One of the foreign destinations that Americans visit most is Mexico. We are close, friendly neighbors who have a lot in common. However, there are a lot of differences between the two countries as well. Traffic and insurance laws vary in Mexico. Vehicle safety and security varies as well. At times, your ability to safeguard your car in this environment might become limited. You might face different theft or vandalism risks that you might not at home. Americans traveling in Mexico should do their best to keep vehicle security in mind.
Vehicle Safety Threats in Mexico
In most cases, vehicle theft and vandalism risks are not that much different in Mexico than they are in the U.S. However, it often helps Americans to know what these risks are anyway.
- Certain areas of Mexico have a propensity for highway bandits to roam local roadways. They might prey on drivers, particularly ones who do not know how to spot them. Often, they trap travelers by forcing them to pull off the road under the guise of helping with car trouble.
- In large cities, vehicle thieves might work in areas that have a large tourist presence. Theft might occur just like pick-pocketing or muggings that might happen if you go to the wrong areas.
- Areas of violence exist in Mexico. This might result from gang violence, drug trafficking and other criminal activity. It’s wrong to assume that these risks exist everywhere. However, do your research to find out where the risks are present. Most American drivers should take care to avoid the problem areas.
The good news is that car insurance will likely cover vehicle theft in Mexico. However, there’s a catch. To get vehicle coverage for theft in Mexico, you must carry a Mexican car insurance policy.
What’s Mexican Car Insurance?
Mexican law does not recognize American car insurance policies. This is because of differences in the marketplace and local insurance laws. If you drive into Mexico using a car insurance policy from the states, that policy will likely void. You won’t be able to use it to get coverage. Therefore, before going to Mexico, enroll in a Mexican policy. This insurance comes backed by reputable Mexican insurers.
In most cases you need liability insurance, legal assistance, collision coverage, as well as coverage for theft and vandalism. Some of these limits come automatically on policies. At other times you have to ask for an endorsement. The way these elements of coverage apply might differ in Mexico than you recognize from your U.S. policy. Ask your Mexican insurance agent what coverage you need in Mexico. If you have particular fears about theft, make sure your agent knows this.
Keeping Your Vehicle Secure During Your Travels
Even if you get Mexican insurance, that doesn’t mean you can go without safety precautions. If you do your absolute best to avoid hazards, you might not have to make a claim in the first place.

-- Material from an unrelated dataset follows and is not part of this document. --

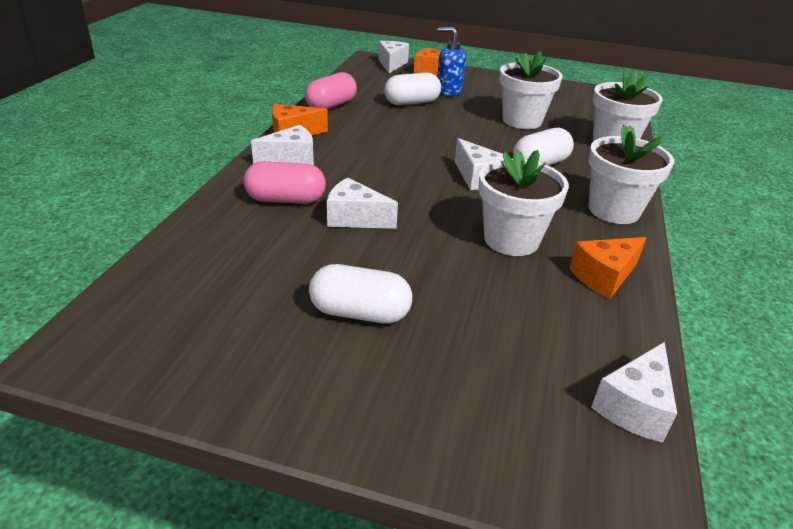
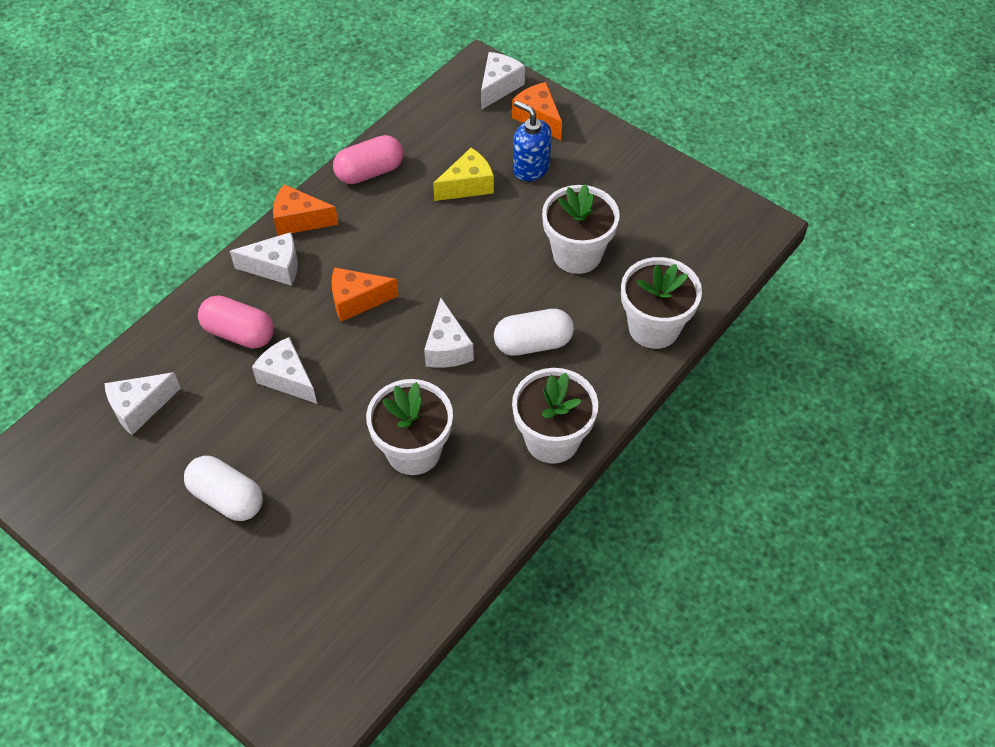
camera: 25 degrees right, 20 degrees up
white capsule [384,72,441,105] -> yellow cheese [433,148,494,201]
orange cheese [569,237,646,299] -> orange cheese moved to [331,267,399,322]
white cheese [591,342,677,443] -> white cheese moved to [105,372,181,435]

- Before travel, do your research on where you plan to go. If your route or destination takes you to a place known for vehicle risks, it might be a good idea to avoid that area. Mexican travel guides, the U.S. state department and other entities provide comprehensive guides on what areas of Mexico are safe or unsafe.
- Because of risks of high way bandits, don't stop on certain stretches of highway. Try to make it to a safe place, unless you have a legitimate vehicle problem that merits a hard stop.
- When leaving your vehicle, keep it locked and arm the security system. Park it in as safe an area as possible. Don’t leave items like purses, money or valuables on display in the car. Hide these items in the trunk, or take them with you.
- Many drivers install safety mechanisms like steering wheel locks or GPS trackers. These devices might help deter potential thieves in the right circumstances.
If you experience theft, contact the police. They can file a report, and start and investigation. They will likely provide you with information on how to file an insurance claim. Make sure you double check all of the investigation paperwork for accuracy.
Afterwards, contact your insurer. They can help you file a claim for compensation on the stolen car. If you become stranded in Mexico, your insurance might pay for a rental vehicle or plane tickets home. Use it as a mechanism to help keep you safe when the worst happens. However, do your best to keep it from happening.